Today, Judge Magnus-Stinson of the Southern District of Indiana issued a ruling on Seven Oaks Classical School’s motion to dismiss ICPE-MC’s lawsuit against the state of Indiana and Seven Oaks Classical School. In the ruling Magnus-Stinson dismissed two of the three claims in the complaint. The case will proceed for a further discovery of facts, but now with a narrowed focus.

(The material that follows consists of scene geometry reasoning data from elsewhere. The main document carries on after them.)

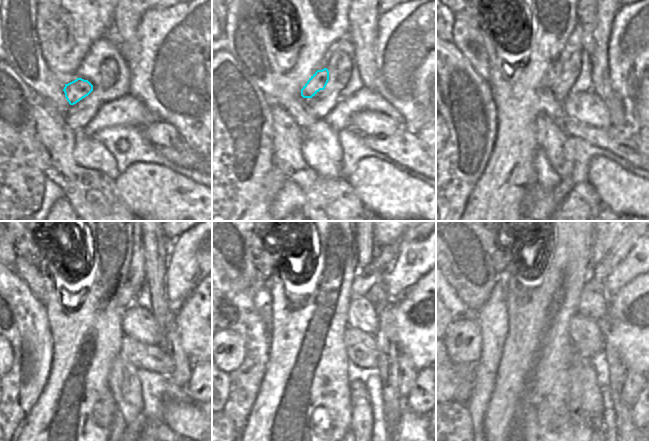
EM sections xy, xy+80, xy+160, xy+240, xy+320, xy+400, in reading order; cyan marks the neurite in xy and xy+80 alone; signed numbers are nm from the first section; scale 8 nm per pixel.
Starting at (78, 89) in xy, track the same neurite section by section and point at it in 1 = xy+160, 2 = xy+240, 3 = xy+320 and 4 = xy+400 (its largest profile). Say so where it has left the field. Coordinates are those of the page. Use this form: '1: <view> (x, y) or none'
1: xy+160 (555, 70)
2: xy+240 (128, 294)
3: xy+320 (383, 259)
4: xy+400 (623, 244)

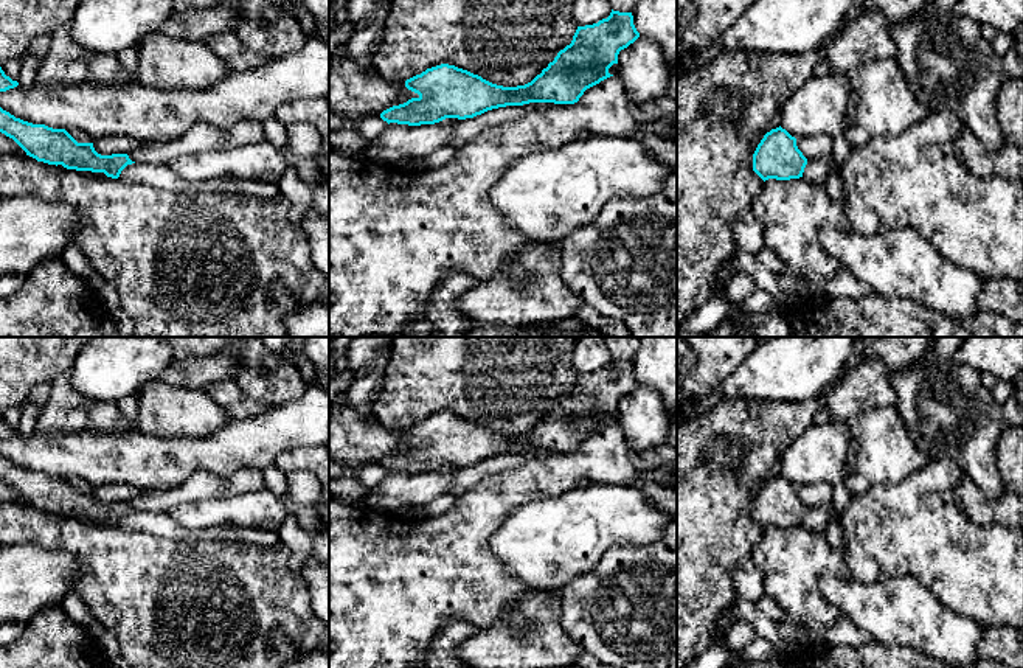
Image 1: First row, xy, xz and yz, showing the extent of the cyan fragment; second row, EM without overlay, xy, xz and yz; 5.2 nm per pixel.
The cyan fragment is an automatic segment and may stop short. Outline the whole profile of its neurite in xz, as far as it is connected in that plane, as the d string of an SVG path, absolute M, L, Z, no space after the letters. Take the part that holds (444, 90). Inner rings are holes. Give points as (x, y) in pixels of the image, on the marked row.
M612 9L607 19L593 25L577 26L571 43L560 50L554 61L525 85L497 85L467 70L441 64L407 79L405 87L419 96L383 110L380 118L388 124L421 126L435 124L446 118L473 118L487 110L506 106L523 106L529 103L574 104L587 89L613 76L609 73L609 68L618 64L619 51L627 48L638 37L640 33L633 25L632 12Z

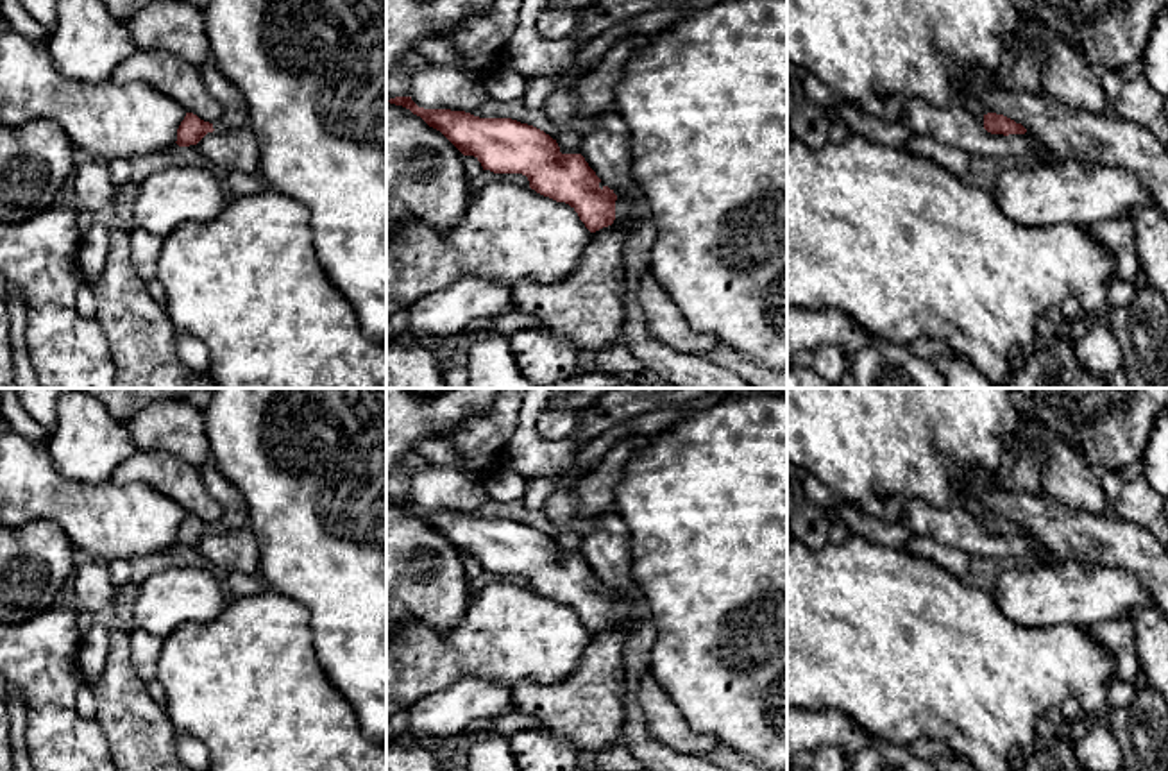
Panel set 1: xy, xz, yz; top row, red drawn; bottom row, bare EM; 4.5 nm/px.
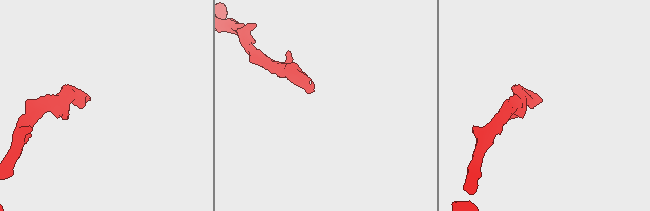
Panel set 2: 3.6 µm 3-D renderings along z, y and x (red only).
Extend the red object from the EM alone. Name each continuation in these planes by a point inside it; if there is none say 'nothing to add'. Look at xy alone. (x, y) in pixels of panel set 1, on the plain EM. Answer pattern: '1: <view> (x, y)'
1: xy (235, 510)

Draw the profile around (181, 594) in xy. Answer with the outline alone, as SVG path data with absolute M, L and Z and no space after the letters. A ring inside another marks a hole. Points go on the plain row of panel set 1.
M168 567L140 585L129 624L165 640L181 624L215 621L231 601L215 571Z

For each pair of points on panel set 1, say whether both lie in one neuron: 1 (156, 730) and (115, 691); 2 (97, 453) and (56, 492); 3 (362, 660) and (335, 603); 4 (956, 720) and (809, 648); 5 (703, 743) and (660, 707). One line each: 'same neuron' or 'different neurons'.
1: same neuron
2: different neurons
3: same neuron
4: same neuron
5: same neuron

Last March, Seven Oaks Classical School, a public charter school, found itself party to a lawsuit brought by the Indiana Coalition for Public Education-Monroe County (ICPE-MC). ICPE accused the school of following Indiana’s charter law, but found fault with that law because it allowed all accredited 4-year colleges in Indiana to become authorizers. That includes Grace College, which happens to be a religious college. Grace followed the standard state procedure to become an authorizer, and has now authorized four public charter schools in Indiana, including Seven Oaks Classical School. ICPE alleges that Grace’s involvement in the authorizing process violates the Establishment Clause of the U.S. Constitution, as well as the Indiana Constitution.

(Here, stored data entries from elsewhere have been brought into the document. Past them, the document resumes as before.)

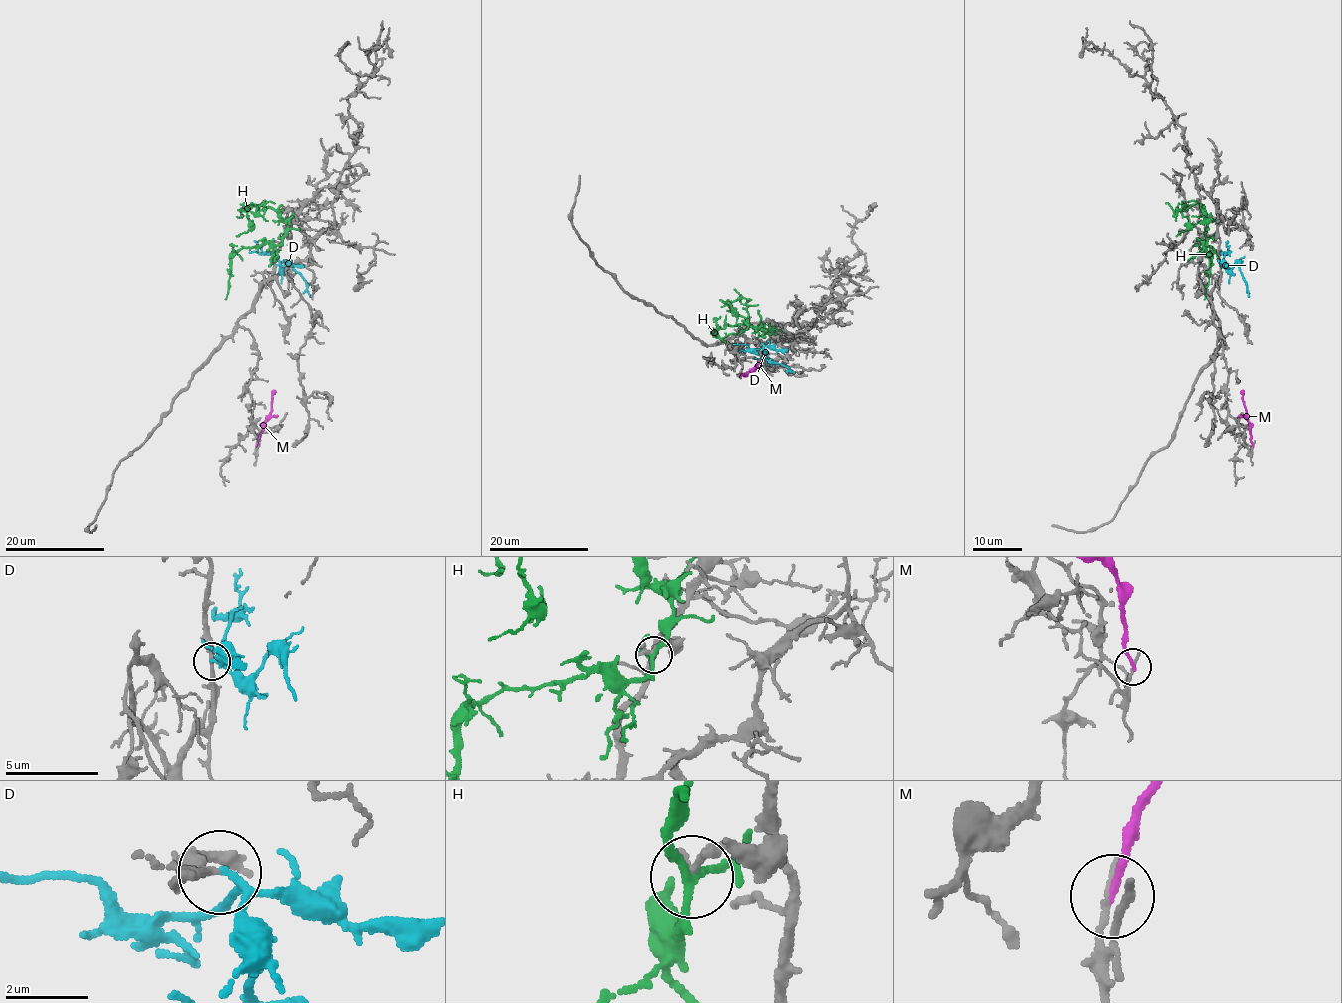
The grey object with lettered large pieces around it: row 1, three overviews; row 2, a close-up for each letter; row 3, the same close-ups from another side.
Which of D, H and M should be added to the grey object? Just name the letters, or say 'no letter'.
D

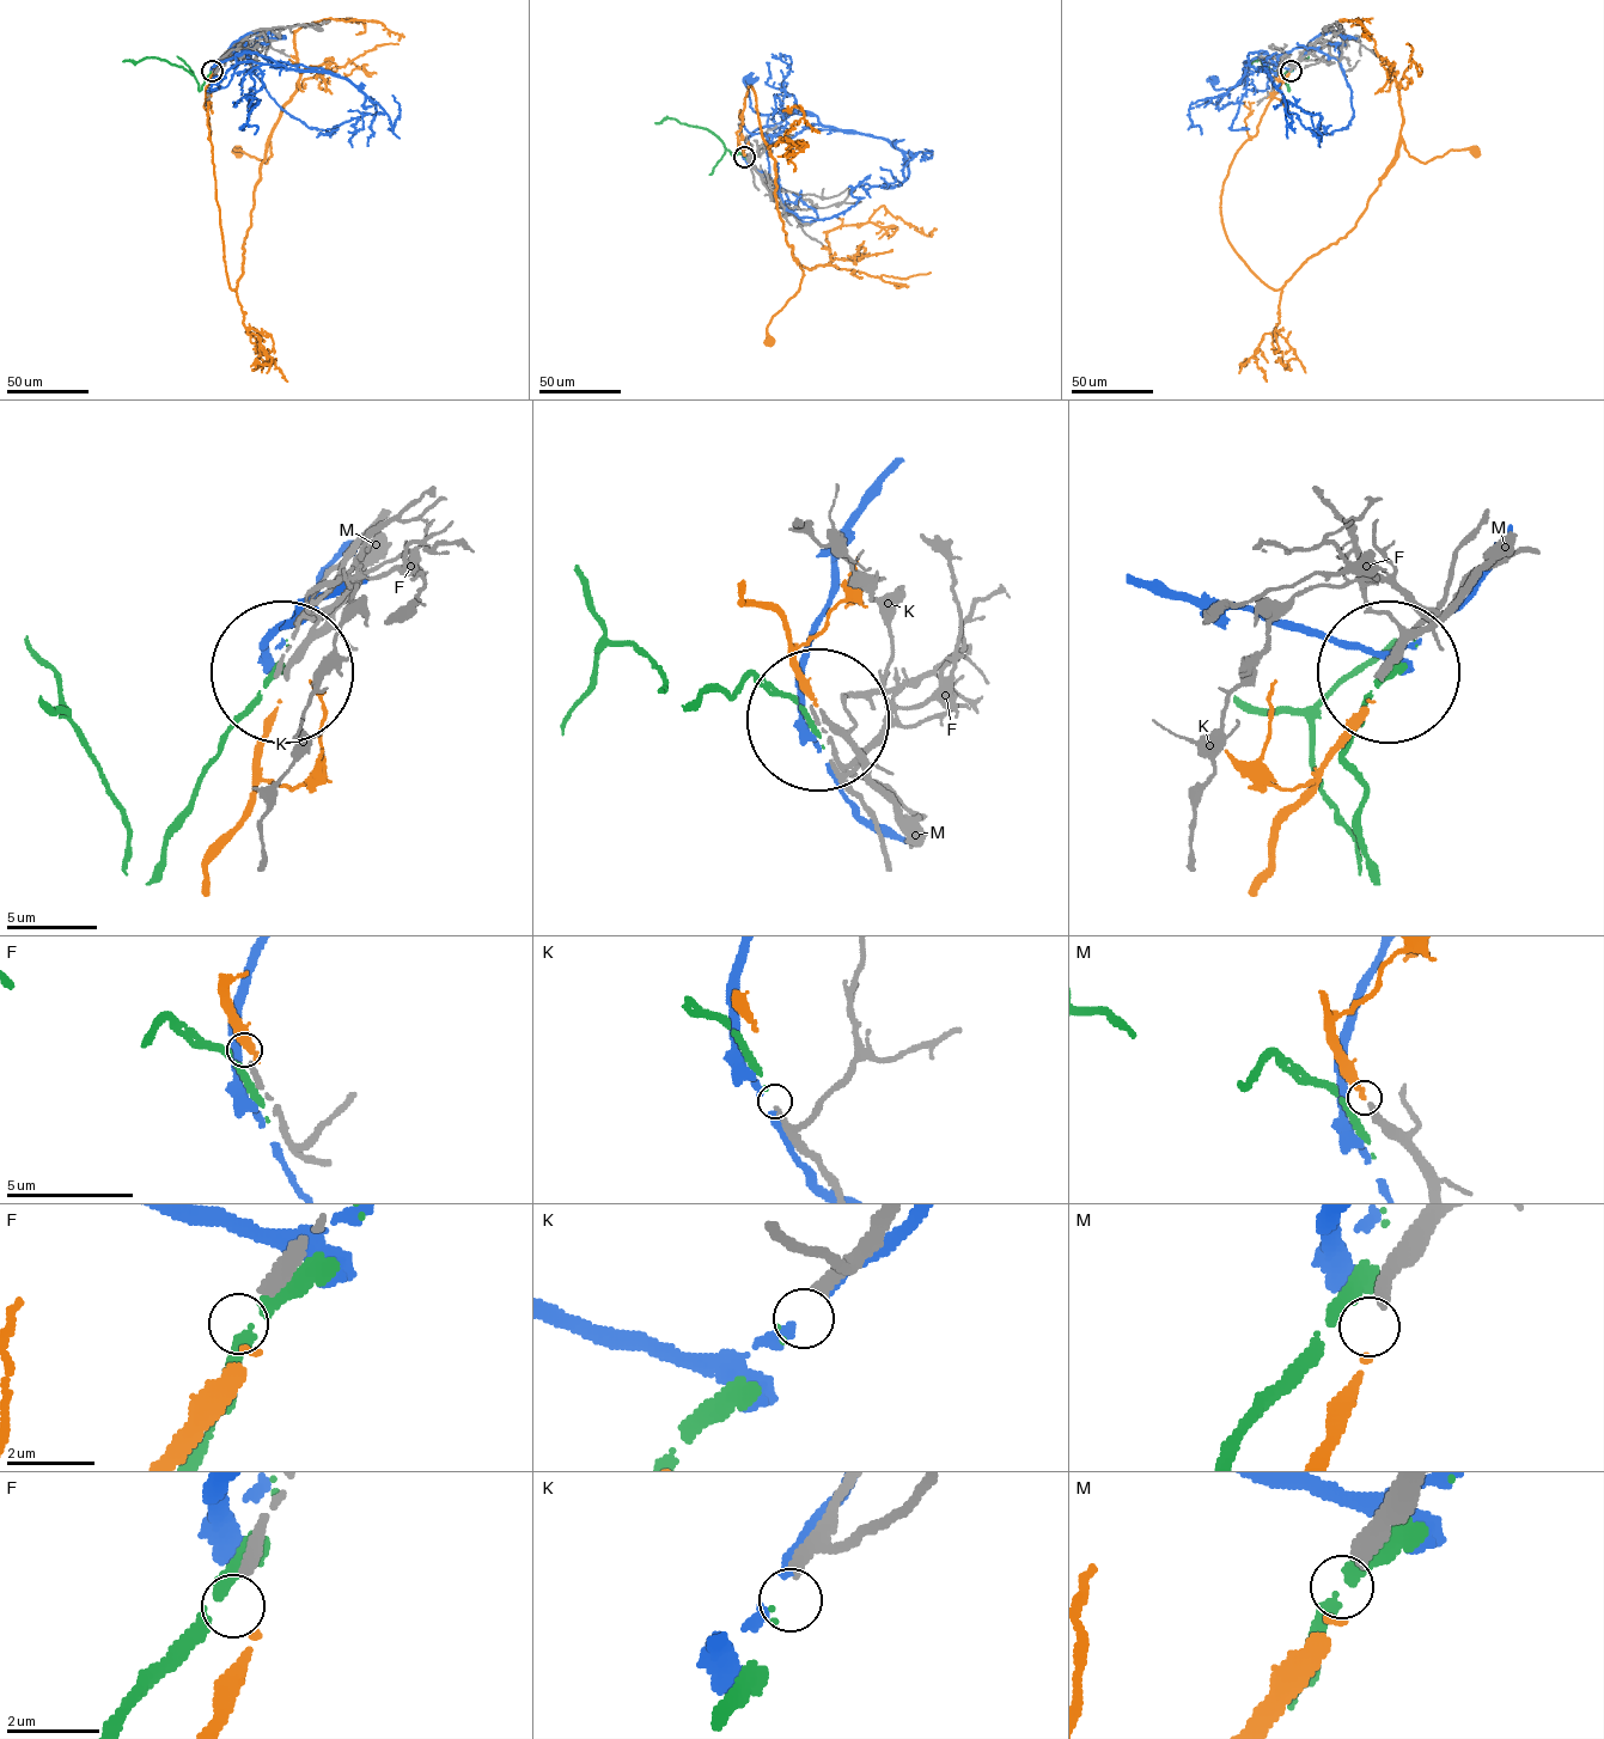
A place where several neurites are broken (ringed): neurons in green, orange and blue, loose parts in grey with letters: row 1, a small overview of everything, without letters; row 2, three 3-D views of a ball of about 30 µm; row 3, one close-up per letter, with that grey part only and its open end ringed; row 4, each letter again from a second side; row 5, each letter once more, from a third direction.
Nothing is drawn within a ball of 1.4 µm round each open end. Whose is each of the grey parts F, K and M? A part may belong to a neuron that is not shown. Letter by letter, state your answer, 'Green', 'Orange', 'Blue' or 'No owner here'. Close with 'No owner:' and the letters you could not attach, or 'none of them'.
F: No owner here
K: Green
M: Orange
No owner: F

“I find it curious that this suit was brought by a group that claims to support public education. We’re a public school that offers parents the option of a classical education in a small-school environment,” says Stephen Shipp, Headmaster of Seven Oaks Classical School.
“So far,” Shipp says, “the parents of over two hundred students have decided that Seven Oaks was the best option for their child. As we enter enrollment season for next year, I’m encouraged that the court has so far ruled in our favor.”
The federal district court has now dismissed two of the three claims brought by ICPE-MC for lack of constitutional merit. That includes the claim that Seven Oaks’ payment of a state-authorized administrative fee to Grace College violates the Establishment Clause. As for the remaining complaint about the state’s granting of authority to Grace to issue charters, the court offered no support for ICPE-MC’s argument. The court has only said that it is unable to decide the issue based only on the allegations of the complaint. The trial will proceed to discovery with a narrowed focus.
“I look forward to our final vindication after the court has the facts it needs to reach its final ruling,” says Matt Wolf, president of the Seven Oaks board. “In the end, we trust that the court will affirm the constitutionality of the Indiana’s charter law.”